• [Data block]:

▬▬▬▬▬▬▬▬▬▬

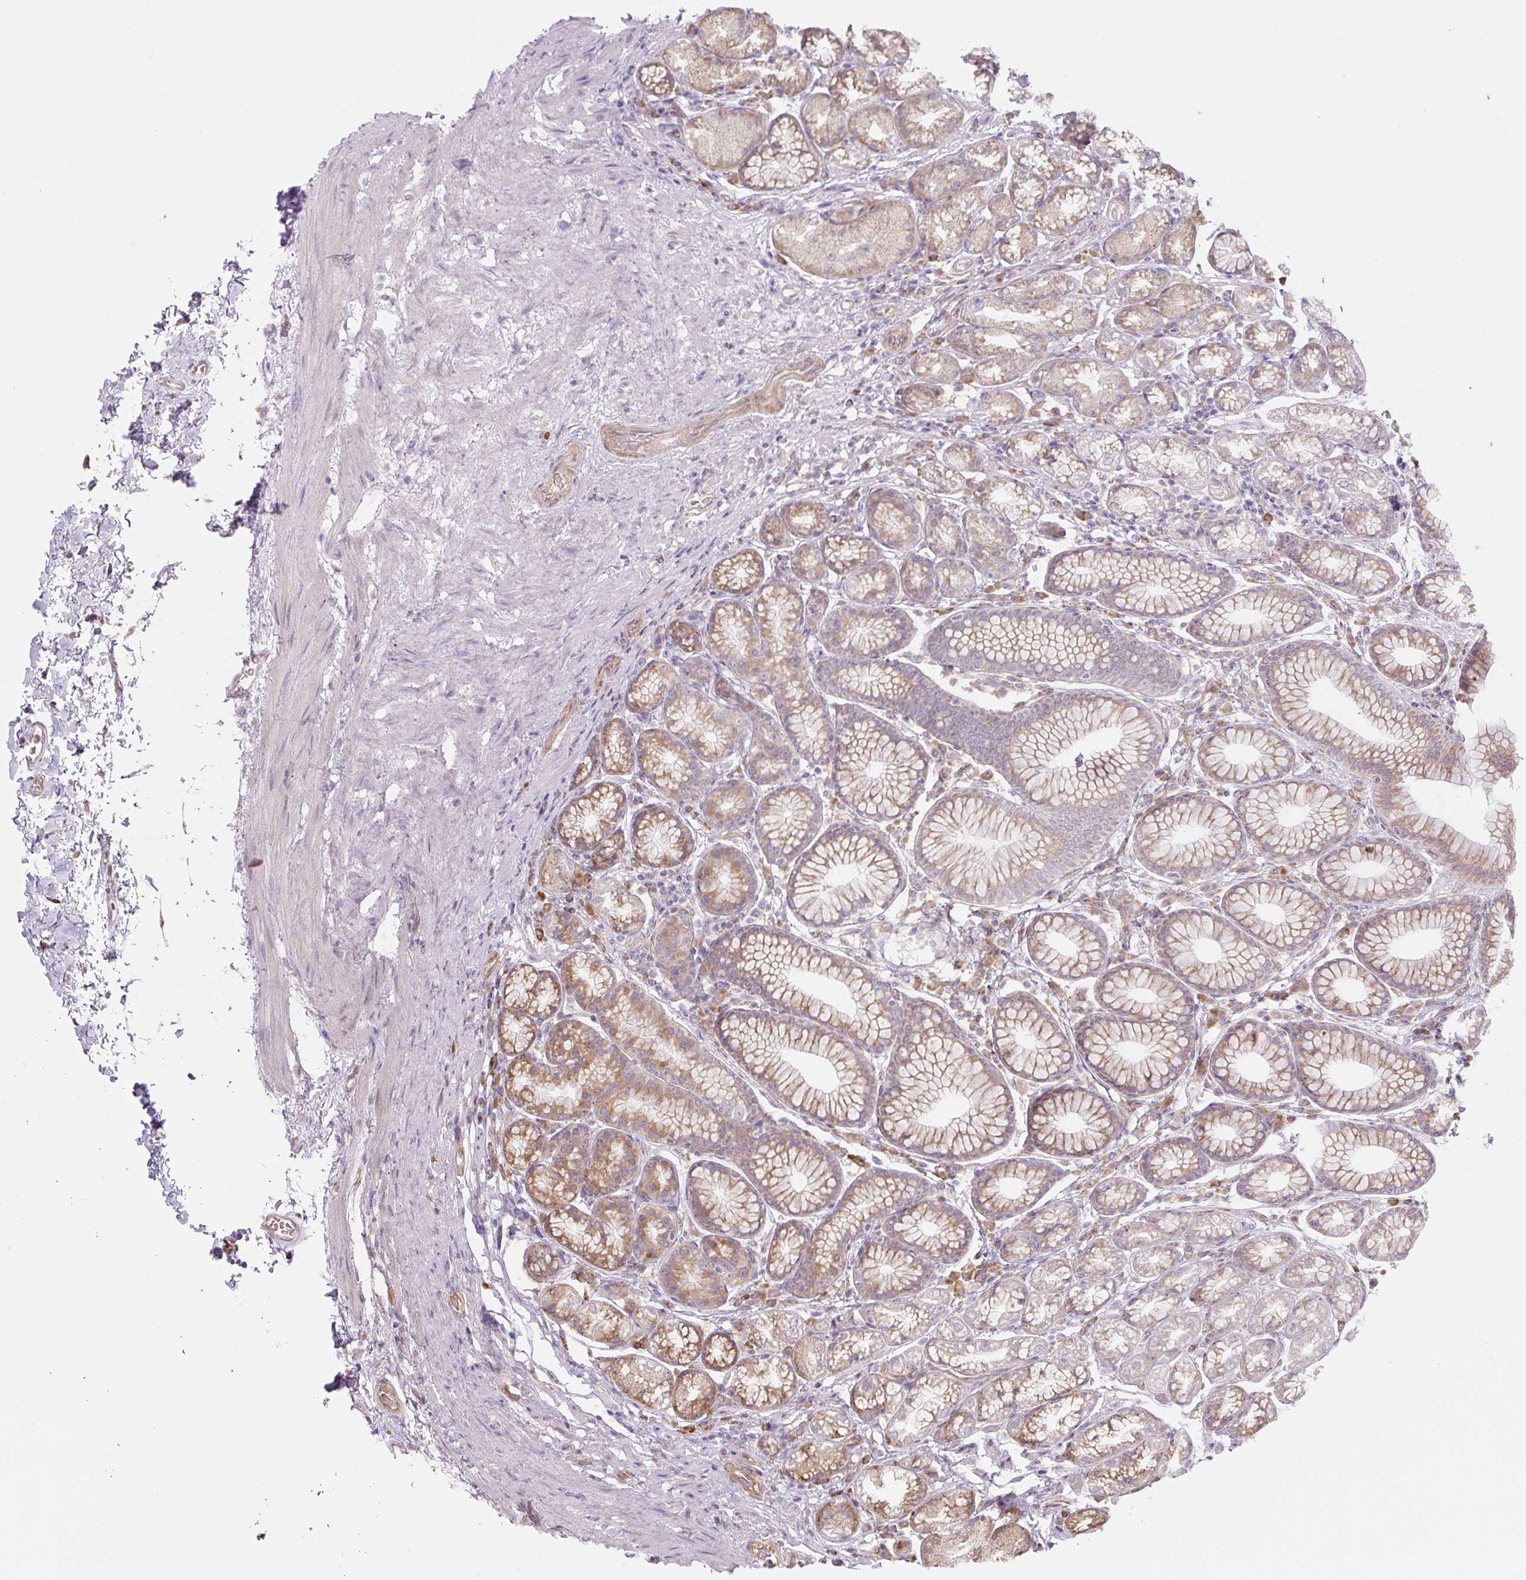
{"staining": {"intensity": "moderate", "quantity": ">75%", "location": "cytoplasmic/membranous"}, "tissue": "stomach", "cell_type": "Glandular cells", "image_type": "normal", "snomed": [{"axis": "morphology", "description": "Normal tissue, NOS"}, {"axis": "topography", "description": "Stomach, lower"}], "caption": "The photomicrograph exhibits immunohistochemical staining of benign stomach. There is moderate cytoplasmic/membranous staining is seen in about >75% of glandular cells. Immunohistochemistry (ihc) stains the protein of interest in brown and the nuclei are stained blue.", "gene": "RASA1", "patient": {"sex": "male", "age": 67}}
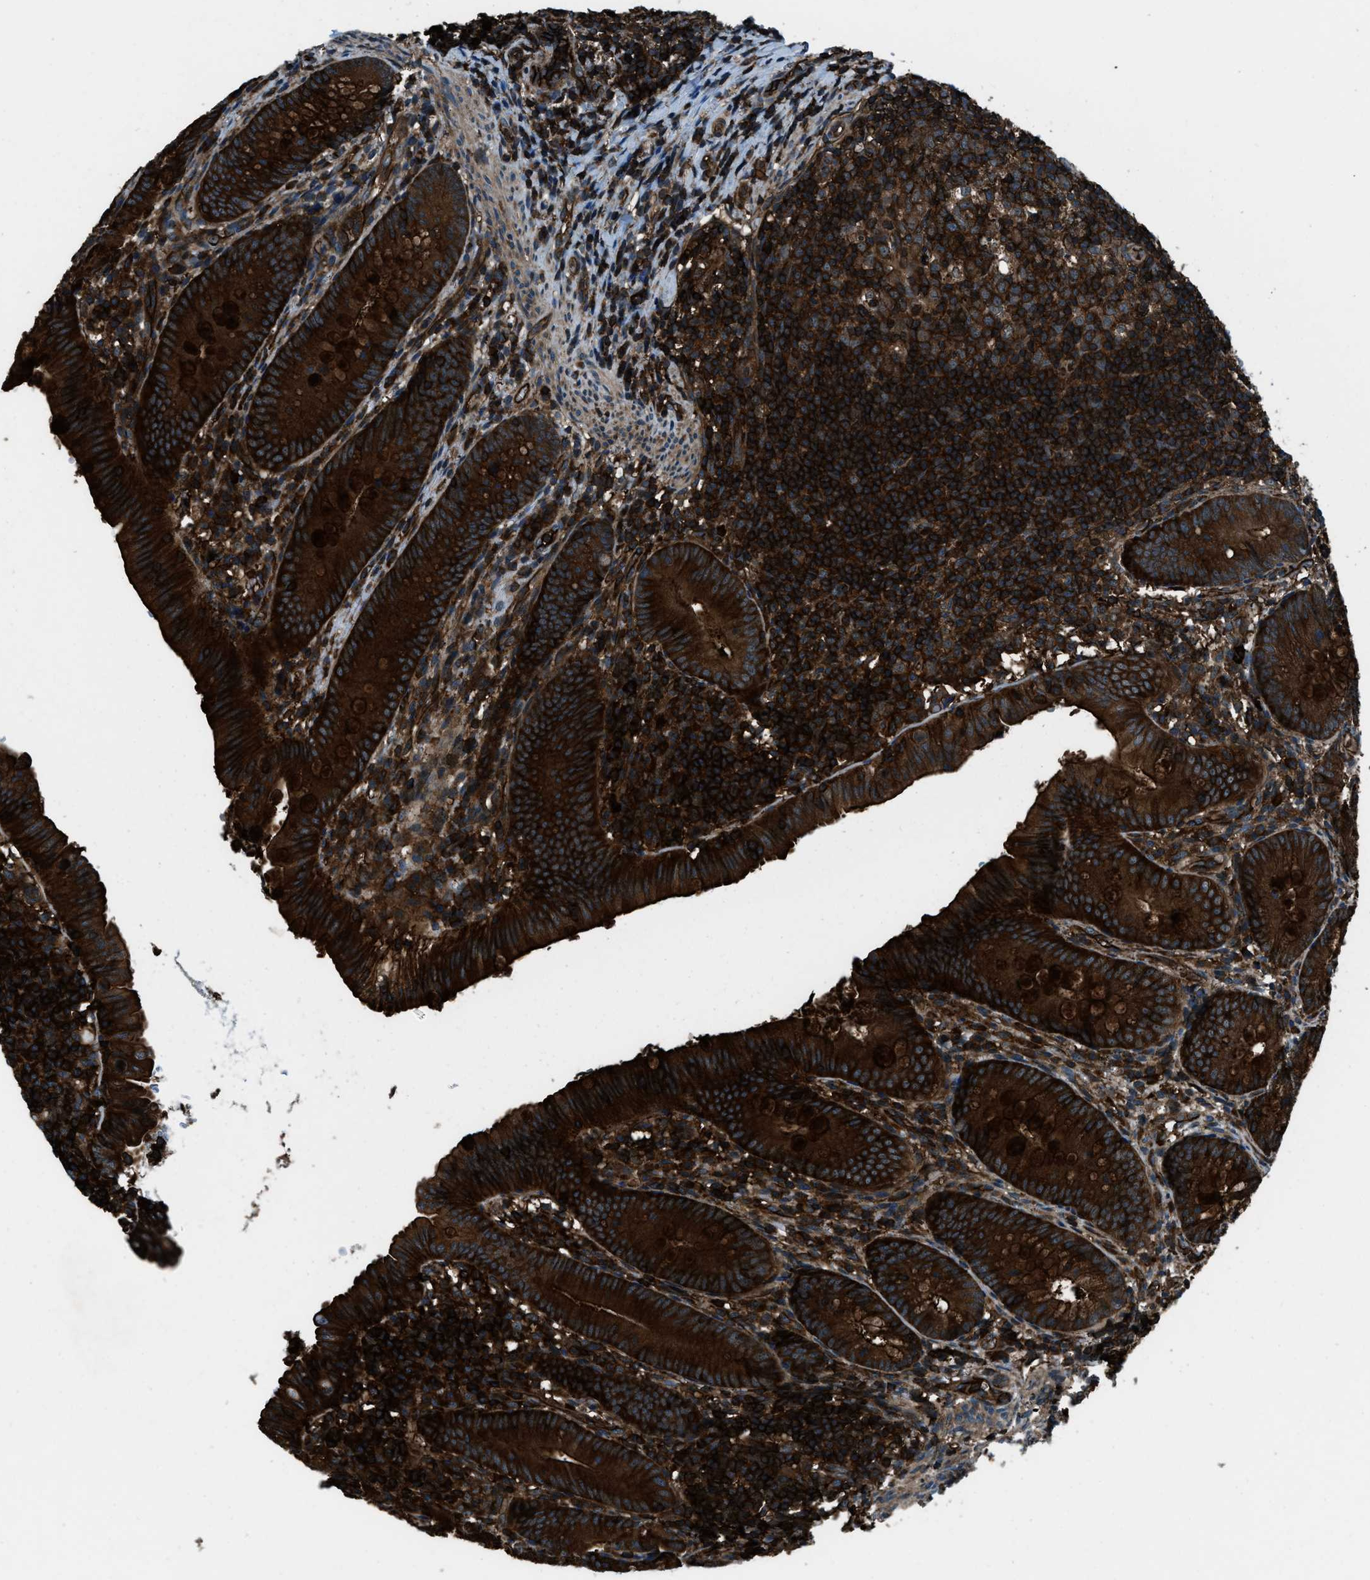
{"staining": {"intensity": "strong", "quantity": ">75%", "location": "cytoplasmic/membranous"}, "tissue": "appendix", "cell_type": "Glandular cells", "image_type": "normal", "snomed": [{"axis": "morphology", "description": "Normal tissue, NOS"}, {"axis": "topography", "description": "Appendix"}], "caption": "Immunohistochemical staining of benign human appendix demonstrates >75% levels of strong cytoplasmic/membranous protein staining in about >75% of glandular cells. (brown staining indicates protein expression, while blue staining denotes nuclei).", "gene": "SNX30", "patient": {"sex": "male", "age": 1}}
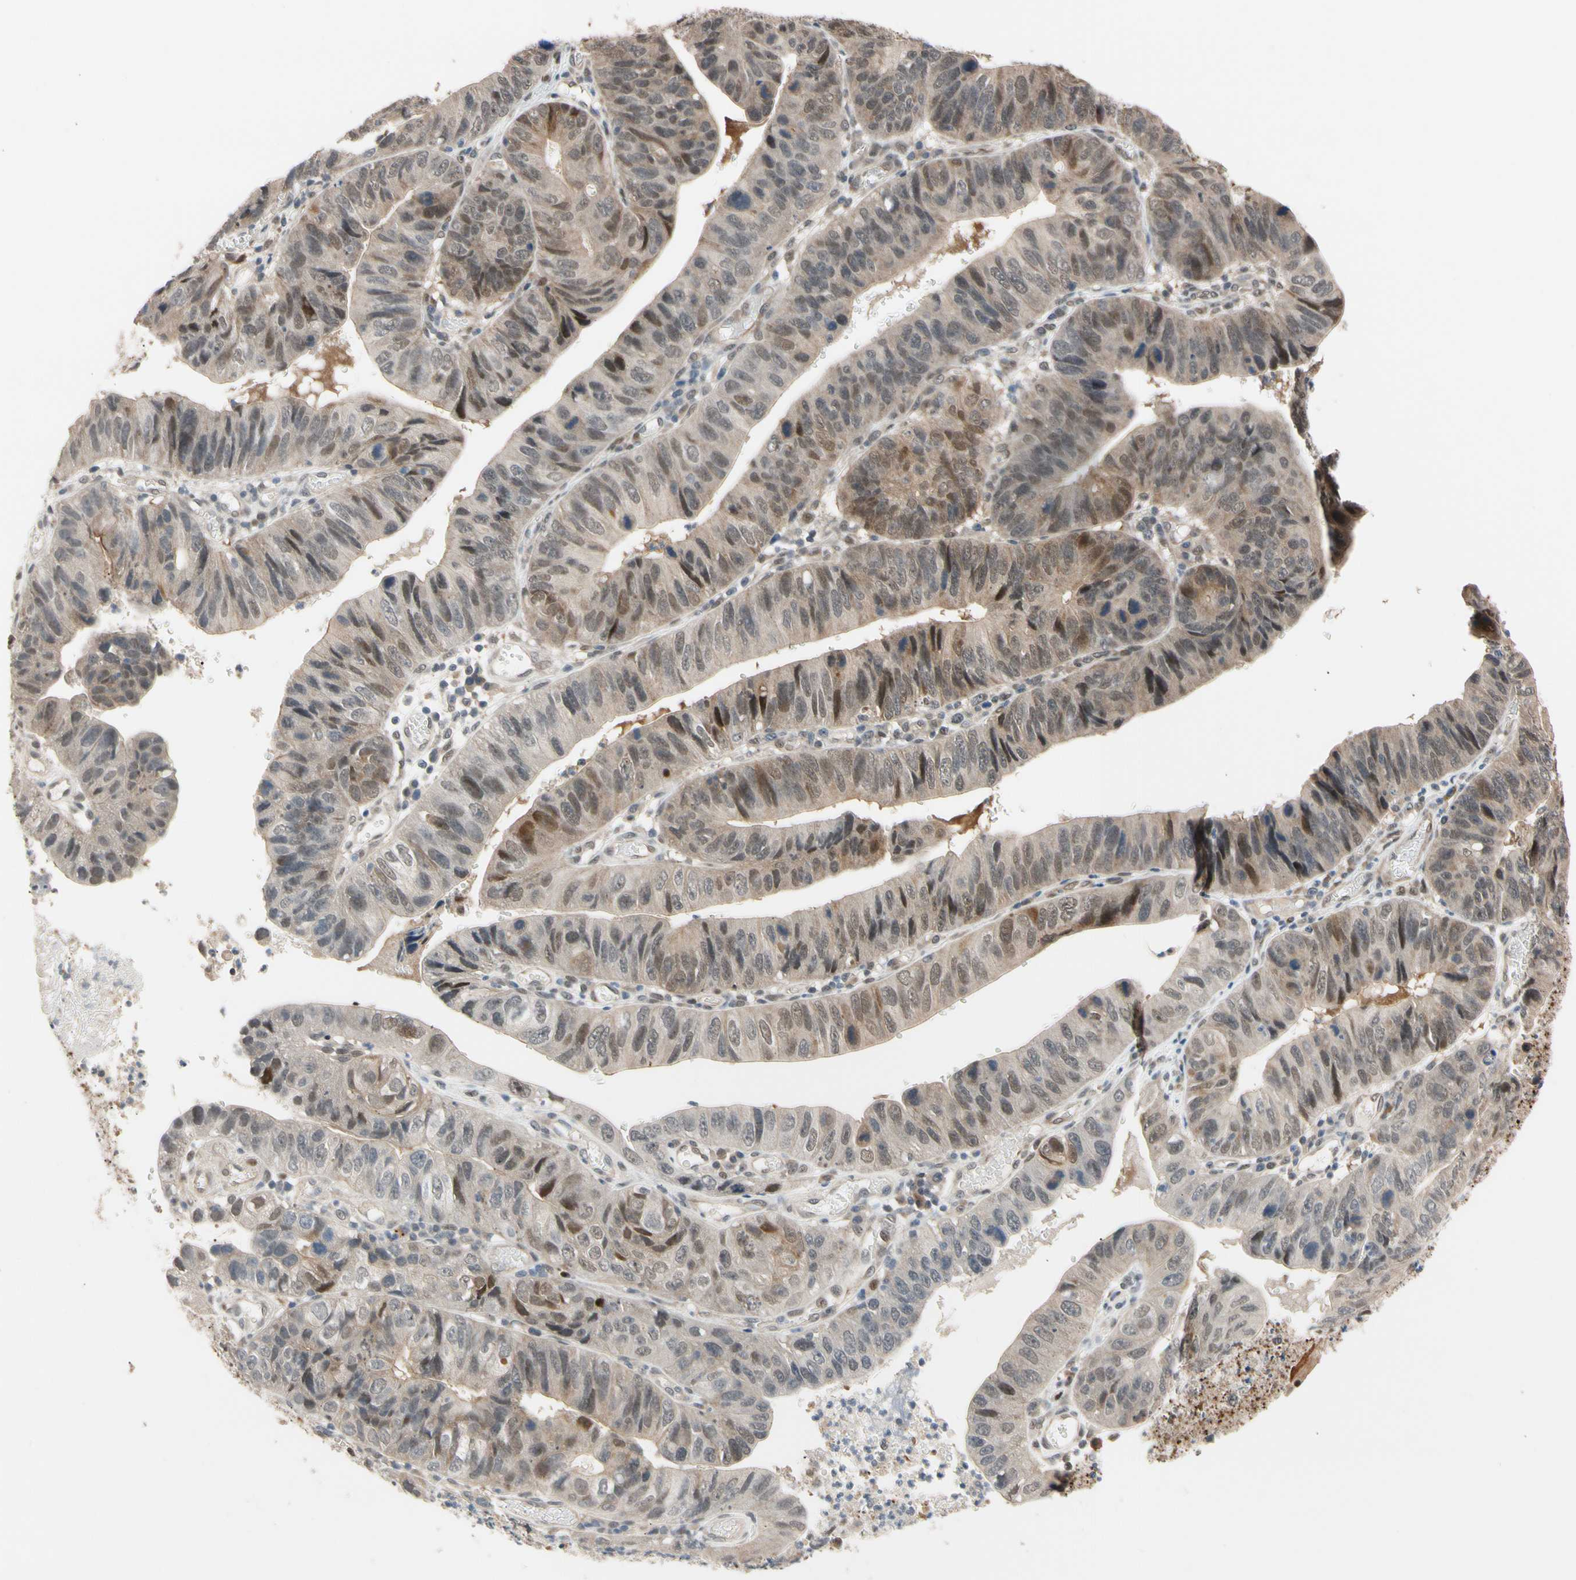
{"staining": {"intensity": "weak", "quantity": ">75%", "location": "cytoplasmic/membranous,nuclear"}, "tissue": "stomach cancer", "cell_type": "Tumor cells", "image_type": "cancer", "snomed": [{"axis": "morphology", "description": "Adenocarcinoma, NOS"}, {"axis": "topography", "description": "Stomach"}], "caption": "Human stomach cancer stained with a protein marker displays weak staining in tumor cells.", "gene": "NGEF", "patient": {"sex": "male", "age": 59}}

▬▬▬▬▬▬▬▬▬▬

• [Problem details]:
Every line with the string "benign" in the material should be returned.

• [Final answer]:
{"staining": {"intensity": "moderate", "quantity": ">75%", "location": "cytoplasmic/membranous"}, "tissue": "stomach", "cell_type": "Glandular cells", "image_type": "normal", "snomed": [{"axis": "morphology", "description": "Normal tissue, NOS"}, {"axis": "topography", "description": "Stomach, lower"}], "caption": "The photomicrograph exhibits immunohistochemical staining of benign stomach. There is moderate cytoplasmic/membranous staining is seen in about >75% of glandular cells. Immunohistochemistry (ihc) stains the protein of interest in brown and the nuclei are stained blue.", "gene": "RASA1", "patient": {"sex": "male", "age": 67}}
{"staining": {"intensity": "strong", "quantity": ">75%", "location": "cytoplasmic/membranous"}, "tissue": "appendix", "cell_type": "Glandular cells", "image_type": "normal", "snomed": [{"axis": "morphology", "description": "Normal tissue, NOS"}, {"axis": "topography", "description": "Appendix"}], "caption": "Immunohistochemical staining of benign human appendix demonstrates >75% levels of strong cytoplasmic/membranous protein staining in about >75% of glandular cells. (brown staining indicates protein expression, while blue staining denotes nuclei).", "gene": "SNX30", "patient": {"sex": "male", "age": 1}}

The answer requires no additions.